Esta hazaña, indudablemente, salvó a cientos de familias españolas de llevar luto, porque Xauen está escondida entre montañas en una posición casi inexpugnable. Pero le ganó la enemistad unánime de los generales que soñaban con una «conquista» de Xauen, la ciudad sagrada, y con escribir «una página gloriosa de historia». En las operaciones siguientes Castro Girona no recibió ningún mando de fuerza. Las condecoraciones y los ascensos se reservaban para los otros.
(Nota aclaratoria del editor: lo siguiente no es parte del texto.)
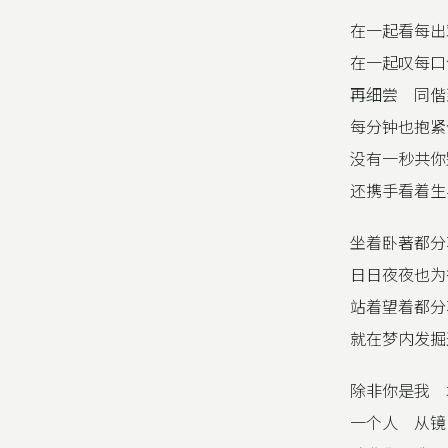
在一起看每出
在一起叹每口
再细尝 同偕
每分钟也抱紧
没有一秒共你
还携手看着生
坐着卧著都分
日日夜夜也为
站着望着都分
就在梦内发掘
除非你是我 
一个人 从镜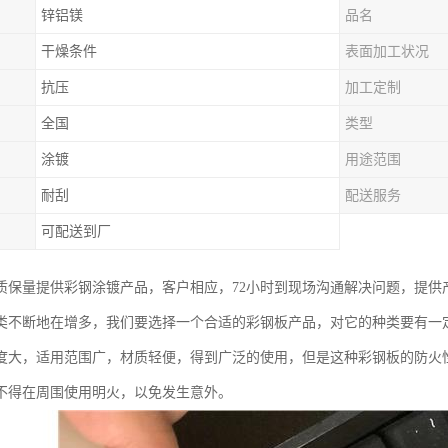
锌铝镁
品名
干燥条件
表面加工状况
抗压
加工定制
全国
类型
涂镀
用途范围
耐刮
配送服务
可配送到厂
质保量提供彩钢涂镀产品，客户相应，72小时到现场沟通解决问题，提供
类不断地在增多，我们要选择一个合适的彩钢板产品，对它的种类要有一
度大，适用范围广，材质轻便，得到广泛的使用，但是这种彩钢板的防火
不得在周围使用明火，以免发生意外。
Lo que yo vi del Estado Mayor del ejército español en aquella época, me mueve a hacerle justicia. He visto allí hombres que representaban la ciencia y la cultura militares, estudiosos y desinteresados, luchando constantemente contra la envidia de sus hermanos oficiales en otros cuerpos y contra el antagonismo de los generales, muchos de los cuales eran incapaces de leer un mapa militar y, siendo por tanto dependientes del Estado Mayor, odiaban o despreciaban a sus miembros. Los oficiales del Estado Mayor, en general, eran impotentes: cuando un general tenía «una idea», su único trabajo era tratar de encontrar la forma menos peligrosa de ponerla en práctica, ya que les era imposible rechazarla. Las ideas de los generales eran, casi sin excepción, basadas en lo que ellos se complacían en llamar «por cojones».

Hacia el fin de marzo de 1921, los preparativos del Estado Mayor para las operaciones próximas estaban terminados. Volví a la compañía en Hámara. Tenía la orden de cesar el trabajo en la pista y unirme a una de las columnas, dejando en la posición un pelotón a las órdenes del alférez Mayorga y al señor Pepe con sus moros.

Por primera vez iba a ir a la guerra.

Cada soldado cogido en el mecanismo de un ejército se pregunta a sí mismo en la víspera de ir al frente: «¿Por qué?». Los soldados españoles en Marruecos se hacían la misma pregunta. No podían evitar el intentar entender por qué se encontraban en África y por qué tenían que arriesgar sus vidas. Los habían hecho soldados a los veinte años, porque tenían veinte años; los habían destinado a un regimiento y los habían mandado a África a matar moros. Hasta aquí, su historia era la misma de todos los soldados que son movilizados por una ley y mandados al frente de batalla. Pero en este punto comenzaba su historia puramente española:

«¿Por qué tenemos nosotros que luchar contra los moros? ¿Por qué tenemos que "civilizarlos" si no quieren ser civilizados? ¿Civilizarlos a ellos, nosotros? ¿Nosotros, los de Castilla, de Andalucía, de las montañas de Gerona, que no sabemos leer ni escribir? Tonterías. ¿Quién nos civiliza a nosotros? Nuestros pueblos no tienen escuelas, las casas son de adobe, dormimos con la ropa puesta, en un camastro de tres tablas en la cuadra, al lado de las mulas, para estar calientes. Comemos una cebolla y un mendrugo de pan al amanecer y nos vamos a trabajar en los campos de sol a sol. A mediodía comemos un gazpacho, un revuelto de aceite, vinagre, sal, agua y pan. A la noche nos comemos unos garbanzos o unas patatas cocidas con un trozo de bacalao. Reventamos de hambre y de miseria. El amo nos roba y, si nos quejamos, la Guardia Civil nos muele a palos. Si yo no me hubiera presentado en el cuartel de la Guardia Civil cuando me tocó ser soldado, me hubieran dado una paliza. Me hubieran traído a la fuerza y me hubieran tenido aquí tres años más. Y mañana me van a matar. ¿O voy a ser yo el que mate?»

El soldado español aceptaba Marruecos como aceptaba las cosas inevitables, con el fatalismo racial frente a lo irremediable. «Sea lo que Dios quiera», dice. Y esto no es una resignación cristiana, sino una blasfemia subconsciente. Dicho así, significa que uno se siente impotente ante la realidad y tiene que resignarse a la voluntad del usurero cuando le quita a uno el trozo de tierra, aunque se haya pagado tres veces su valor, por la simple razón de que nunca tuvo uno junta la suma total de la deuda.

Este español «sea lo que Dios quiera» no significa esperanza en Dios y en su bondad, sino el fin de toda esperanza, la expectación de lo peor.